**Problem details:** Write the data below out exactly as it stands. Do not include the pictures.

Segment Start: Data

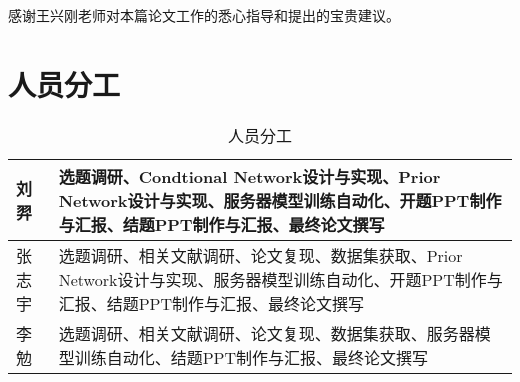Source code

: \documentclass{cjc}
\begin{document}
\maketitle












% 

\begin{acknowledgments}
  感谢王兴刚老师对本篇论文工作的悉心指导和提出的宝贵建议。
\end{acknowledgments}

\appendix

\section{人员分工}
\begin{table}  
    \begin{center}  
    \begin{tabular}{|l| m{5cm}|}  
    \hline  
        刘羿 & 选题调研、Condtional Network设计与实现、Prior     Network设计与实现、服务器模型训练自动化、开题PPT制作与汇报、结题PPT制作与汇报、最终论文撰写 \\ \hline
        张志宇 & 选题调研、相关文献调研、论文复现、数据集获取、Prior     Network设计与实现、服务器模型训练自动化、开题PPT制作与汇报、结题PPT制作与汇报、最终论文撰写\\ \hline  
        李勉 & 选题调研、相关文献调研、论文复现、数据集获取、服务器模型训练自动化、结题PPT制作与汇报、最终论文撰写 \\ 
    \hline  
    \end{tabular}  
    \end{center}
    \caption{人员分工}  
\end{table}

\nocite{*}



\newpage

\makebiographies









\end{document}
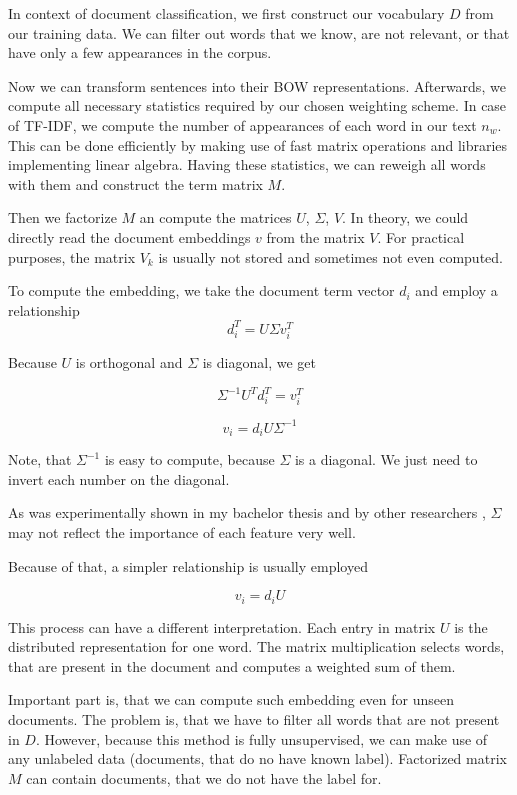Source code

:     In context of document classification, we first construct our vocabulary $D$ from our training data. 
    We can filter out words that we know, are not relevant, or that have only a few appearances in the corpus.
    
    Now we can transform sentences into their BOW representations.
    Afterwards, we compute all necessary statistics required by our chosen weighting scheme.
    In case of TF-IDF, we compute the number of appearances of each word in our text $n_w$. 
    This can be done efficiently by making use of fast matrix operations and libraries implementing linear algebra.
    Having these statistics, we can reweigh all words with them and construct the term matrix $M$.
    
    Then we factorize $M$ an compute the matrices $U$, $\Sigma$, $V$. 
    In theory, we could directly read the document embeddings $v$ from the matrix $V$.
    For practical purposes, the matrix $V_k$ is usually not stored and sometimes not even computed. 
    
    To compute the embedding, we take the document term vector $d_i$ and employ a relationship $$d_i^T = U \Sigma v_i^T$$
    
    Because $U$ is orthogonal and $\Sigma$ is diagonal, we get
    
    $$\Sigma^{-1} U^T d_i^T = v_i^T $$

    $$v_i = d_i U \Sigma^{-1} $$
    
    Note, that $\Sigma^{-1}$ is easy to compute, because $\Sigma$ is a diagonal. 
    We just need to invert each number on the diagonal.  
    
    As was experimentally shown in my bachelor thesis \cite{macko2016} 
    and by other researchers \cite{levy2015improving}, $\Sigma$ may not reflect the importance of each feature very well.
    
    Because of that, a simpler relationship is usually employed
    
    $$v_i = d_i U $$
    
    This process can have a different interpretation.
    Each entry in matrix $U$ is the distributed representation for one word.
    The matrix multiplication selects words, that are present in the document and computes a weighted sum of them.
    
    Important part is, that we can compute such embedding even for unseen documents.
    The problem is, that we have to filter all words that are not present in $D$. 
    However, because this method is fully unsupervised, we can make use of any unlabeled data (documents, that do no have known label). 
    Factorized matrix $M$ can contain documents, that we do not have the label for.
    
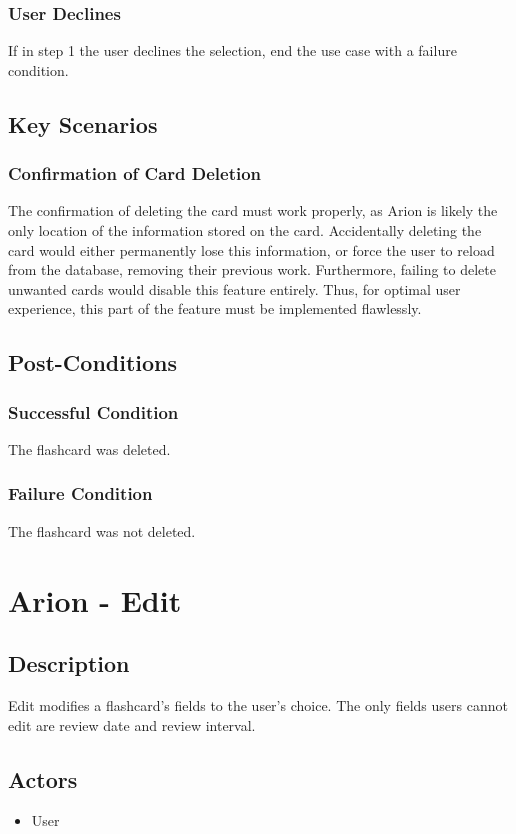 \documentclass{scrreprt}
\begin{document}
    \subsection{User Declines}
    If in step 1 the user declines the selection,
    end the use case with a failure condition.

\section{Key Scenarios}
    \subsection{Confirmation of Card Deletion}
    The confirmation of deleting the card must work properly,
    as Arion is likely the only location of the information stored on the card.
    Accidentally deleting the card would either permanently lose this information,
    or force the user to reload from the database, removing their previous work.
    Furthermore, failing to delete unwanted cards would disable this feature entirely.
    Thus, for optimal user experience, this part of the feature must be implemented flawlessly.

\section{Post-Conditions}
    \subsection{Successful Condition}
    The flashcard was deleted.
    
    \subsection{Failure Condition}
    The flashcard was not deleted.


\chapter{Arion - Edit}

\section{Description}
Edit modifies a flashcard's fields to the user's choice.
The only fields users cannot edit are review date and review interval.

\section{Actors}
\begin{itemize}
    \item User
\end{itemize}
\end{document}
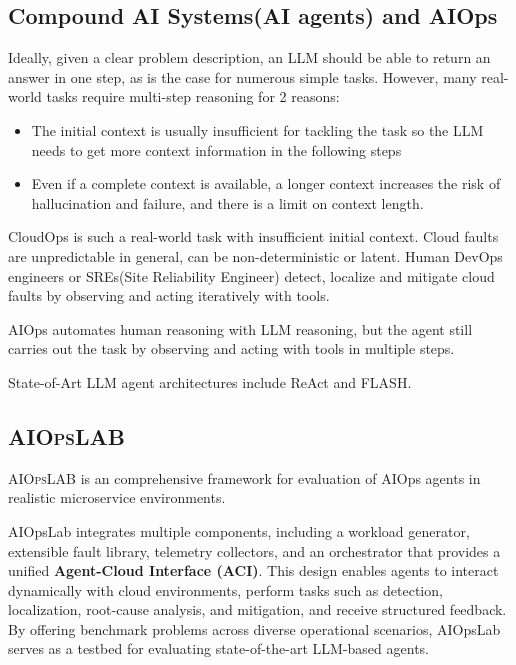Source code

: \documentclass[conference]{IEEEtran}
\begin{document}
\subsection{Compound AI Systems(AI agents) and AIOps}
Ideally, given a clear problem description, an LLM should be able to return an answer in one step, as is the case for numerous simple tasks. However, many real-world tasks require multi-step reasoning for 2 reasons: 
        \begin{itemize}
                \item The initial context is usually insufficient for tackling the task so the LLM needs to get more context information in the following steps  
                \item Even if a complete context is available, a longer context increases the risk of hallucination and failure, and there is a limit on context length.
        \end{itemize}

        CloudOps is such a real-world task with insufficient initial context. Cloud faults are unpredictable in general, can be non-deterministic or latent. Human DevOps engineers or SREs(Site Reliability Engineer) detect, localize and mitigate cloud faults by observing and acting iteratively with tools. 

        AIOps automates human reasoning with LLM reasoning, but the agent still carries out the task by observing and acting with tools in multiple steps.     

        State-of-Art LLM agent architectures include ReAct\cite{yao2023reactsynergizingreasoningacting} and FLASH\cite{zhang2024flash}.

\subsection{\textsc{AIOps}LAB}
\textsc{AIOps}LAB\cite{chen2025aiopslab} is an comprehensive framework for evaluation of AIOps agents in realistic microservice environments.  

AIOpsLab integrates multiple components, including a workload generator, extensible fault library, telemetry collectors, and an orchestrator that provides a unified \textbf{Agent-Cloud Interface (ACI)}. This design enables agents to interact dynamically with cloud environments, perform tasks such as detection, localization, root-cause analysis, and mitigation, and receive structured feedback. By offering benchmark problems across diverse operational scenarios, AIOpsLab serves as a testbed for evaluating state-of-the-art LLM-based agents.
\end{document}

Segment End: Data

**Response:**
Source code

: \documentclass{cjc}
\begin{document}
\maketitle












% 

\begin{acknowledgments}
  感谢王兴刚老师对本篇论文工作的悉心指导和提出的宝贵建议。
\end{acknowledgments}

\appendix

\section{人员分工}
\begin{table}  
    \begin{center}  
    \begin{tabular}{|l| m{5cm}|}  
    \hline  
        刘羿 & 选题调研、Condtional Network设计与实现、Prior     Network设计与实现、服务器模型训练自动化、开题PPT制作与汇报、结题PPT制作与汇报、最终论文撰写 \\ \hline
        张志宇 & 选题调研、相关文献调研、论文复现、数据集获取、Prior     Network设计与实现、服务器模型训练自动化、开题PPT制作与汇报、结题PPT制作与汇报、最终论文撰写\\ \hline  
        李勉 & 选题调研、相关文献调研、论文复现、数据集获取、服务器模型训练自动化、结题PPT制作与汇报、最终论文撰写 \\ 
    \hline  
    \end{tabular}  
    \end{center}
    \caption{人员分工}  
\end{table}

\nocite{*}



\newpage

\makebiographies









\end{document}
Source code

:     In context of document classification, we first construct our vocabulary $D$ from our training data. 
    We can filter out words that we know, are not relevant, or that have only a few appearances in the corpus.
    
    Now we can transform sentences into their BOW representations.
    Afterwards, we compute all necessary statistics required by our chosen weighting scheme.
    In case of TF-IDF, we compute the number of appearances of each word in our text $n_w$. 
    This can be done efficiently by making use of fast matrix operations and libraries implementing linear algebra.
    Having these statistics, we can reweigh all words with them and construct the term matrix $M$.
    
    Then we factorize $M$ an compute the matrices $U$, $\Sigma$, $V$. 
    In theory, we could directly read the document embeddings $v$ from the matrix $V$.
    For practical purposes, the matrix $V_k$ is usually not stored and sometimes not even computed. 
    
    To compute the embedding, we take the document term vector $d_i$ and employ a relationship $$d_i^T = U \Sigma v_i^T$$
    
    Because $U$ is orthogonal and $\Sigma$ is diagonal, we get
    
    $$\Sigma^{-1} U^T d_i^T = v_i^T $$

    $$v_i = d_i U \Sigma^{-1} $$
    
    Note, that $\Sigma^{-1}$ is easy to compute, because $\Sigma$ is a diagonal. 
    We just need to invert each number on the diagonal.  
    
    As was experimentally shown in my bachelor thesis \cite{macko2016} 
    and by other researchers \cite{levy2015improving}, $\Sigma$ may not reflect the importance of each feature very well.
    
    Because of that, a simpler relationship is usually employed
    
    $$v_i = d_i U $$
    
    This process can have a different interpretation.
    Each entry in matrix $U$ is the distributed representation for one word.
    The matrix multiplication selects words, that are present in the document and computes a weighted sum of them.
    
    Important part is, that we can compute such embedding even for unseen documents.
    The problem is, that we have to filter all words that are not present in $D$. 
    However, because this method is fully unsupervised, we can make use of any unlabeled data (documents, that do no have known label). 
    Factorized matrix $M$ can contain documents, that we do not have the label for.
    
 \documentclass{scrreprt}
\begin{document}
    \subsection{User Declines}
    If in step 1 the user declines the selection,
    end the use case with a failure condition.

\section{Key Scenarios}
    \subsection{Confirmation of Card Deletion}
    The confirmation of deleting the card must work properly,
    as Arion is likely the only location of the information stored on the card.
    Accidentally deleting the card would either permanently lose this information,
    or force the user to reload from the database, removing their previous work.
    Furthermore, failing to delete unwanted cards would disable this feature entirely.
    Thus, for optimal user experience, this part of the feature must be implemented flawlessly.

\section{Post-Conditions}
    \subsection{Successful Condition}
    The flashcard was deleted.
    
    \subsection{Failure Condition}
    The flashcard was not deleted.


\chapter{Arion - Edit}

\section{Description}
Edit modifies a flashcard's fields to the user's choice.
The only fields users cannot edit are review date and review interval.

\section{Actors}
\begin{itemize}
    \item User
\end{itemize}
\end{document}
Source code

: \documentclass[conference]{IEEEtran}
\begin{document}
\subsection{Compound AI Systems(AI agents) and AIOps}
Ideally, given a clear problem description, an LLM should be able to return an answer in one step, as is the case for numerous simple tasks. However, many real-world tasks require multi-step reasoning for 2 reasons: 
        \begin{itemize}
                \item The initial context is usually insufficient for tackling the task so the LLM needs to get more context information in the following steps  
                \item Even if a complete context is available, a longer context increases the risk of hallucination and failure, and there is a limit on context length.
        \end{itemize}

        CloudOps is such a real-world task with insufficient initial context. Cloud faults are unpredictable in general, can be non-deterministic or latent. Human DevOps engineers or SREs(Site Reliability Engineer) detect, localize and mitigate cloud faults by observing and acting iteratively with tools. 

        AIOps automates human reasoning with LLM reasoning, but the agent still carries out the task by observing and acting with tools in multiple steps.     

        State-of-Art LLM agent architectures include ReAct\cite{yao2023reactsynergizingreasoningacting} and FLASH\cite{zhang2024flash}.

\subsection{\textsc{AIOps}LAB}
\textsc{AIOps}LAB\cite{chen2025aiopslab} is an comprehensive framework for evaluation of AIOps agents in realistic microservice environments.  

AIOpsLab integrates multiple components, including a workload generator, extensible fault library, telemetry collectors, and an orchestrator that provides a unified \textbf{Agent-Cloud Interface (ACI)}. This design enables agents to interact dynamically with cloud environments, perform tasks such as detection, localization, root-cause analysis, and mitigation, and receive structured feedback. By offering benchmark problems across diverse operational scenarios, AIOpsLab serves as a testbed for evaluating state-of-the-art LLM-based agents.
\end{document}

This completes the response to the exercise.